The sequester is still impacting university research budgets, and administrators continue to lobby hard for the reinstatement of funding.

This week university presidents meeting in the nation’s capital denounced the sequester, as they have since before it took effect in March, and urged Congress to roll it back so that federally sponsored research can resume at a normal pace.

“The sequester is having a devastating impact,” said Elson S. Floyd, president of Washington State University. He was joined by others Monday at a news conference to release the results of a survey sponsored by the Association of Public and Land-grant Universities, the Association of American Universities and the Science Coalition.

In October, the groups asked 171 leaders of research universities about the effects of the sequester, and got 74 responses.
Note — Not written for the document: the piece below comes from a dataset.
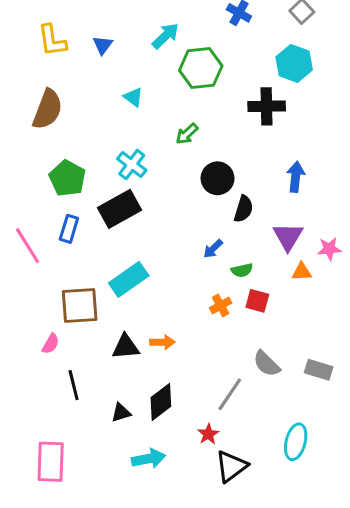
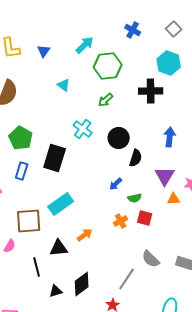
green arrow: (187, 134) -> (106, 100), moved
cyan cross: (132, 165) -> (83, 129), moved
black rectangle: (119, 209) -> (55, 158), turned -44
orange arrow: (162, 342) -> (85, 235), moved, turned -35
black line: (74, 385) -> (37, 267), moved

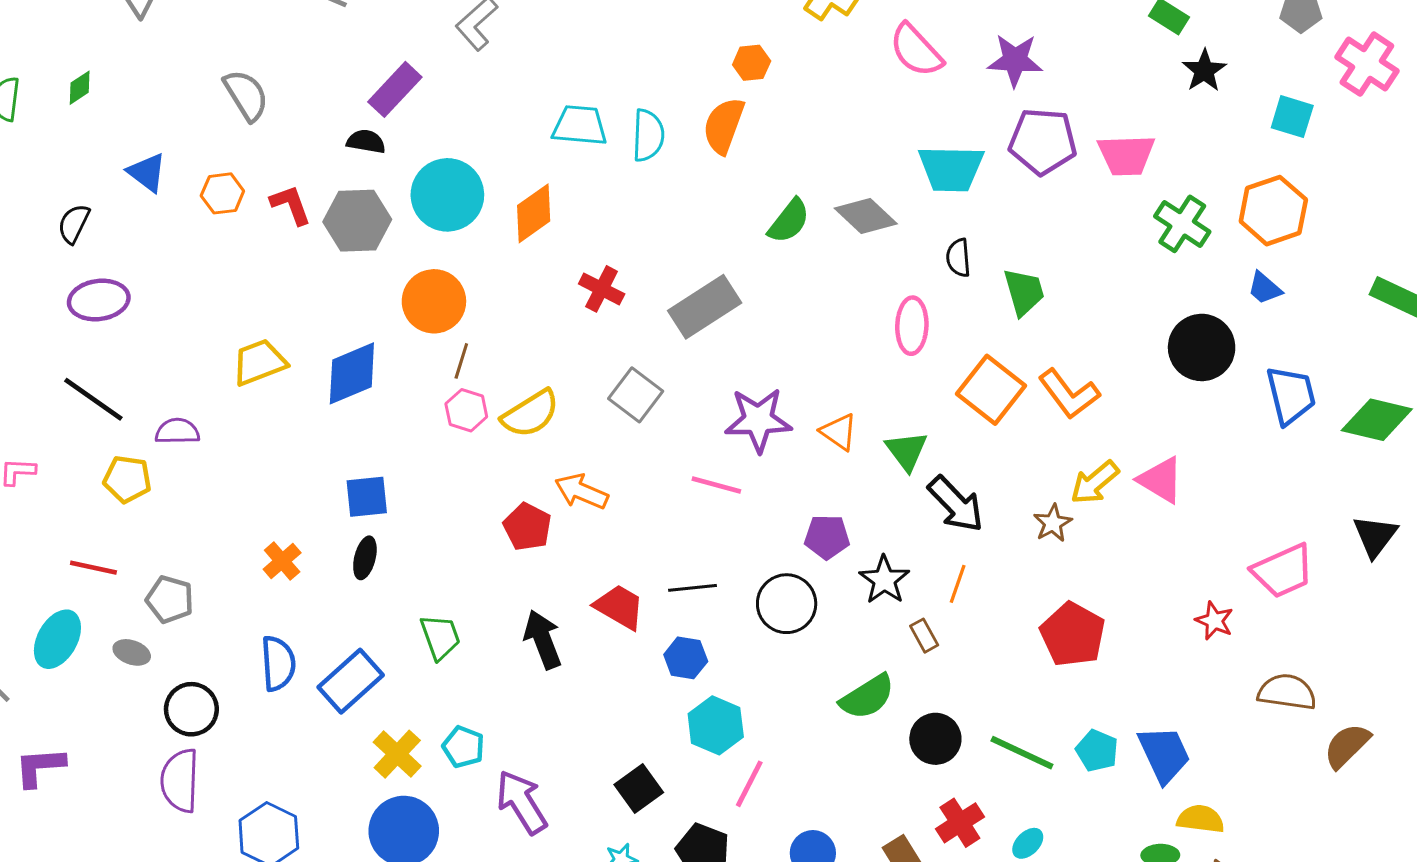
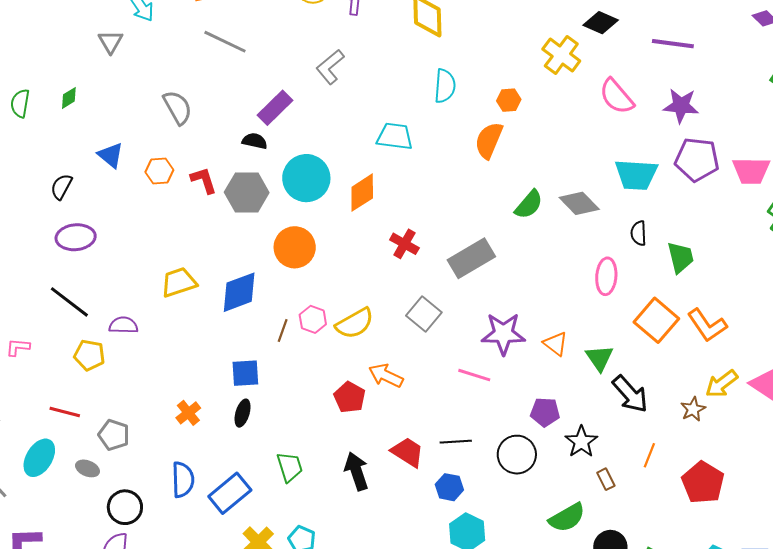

Seven out of 10 who responded said they had encountered delays in research projects since the sequester took effect, and the same share said their schools were obtaining fewer new research grants.

The toll goes on: 30 percent reported reductions in undergraduate student research; 35 percent, reductions in new federal training grants; 23 percent, reductions in admission of graduate students; 35 percent, cancellation of research projects.

In March, The Washington Post reported that about $30 billion a year flows from the federal government to universities for research and development. The sequester is likely to shrink that funding by more than $1 billion. But the full effect of the sequester on federal research funding is still unknown, university advocates say.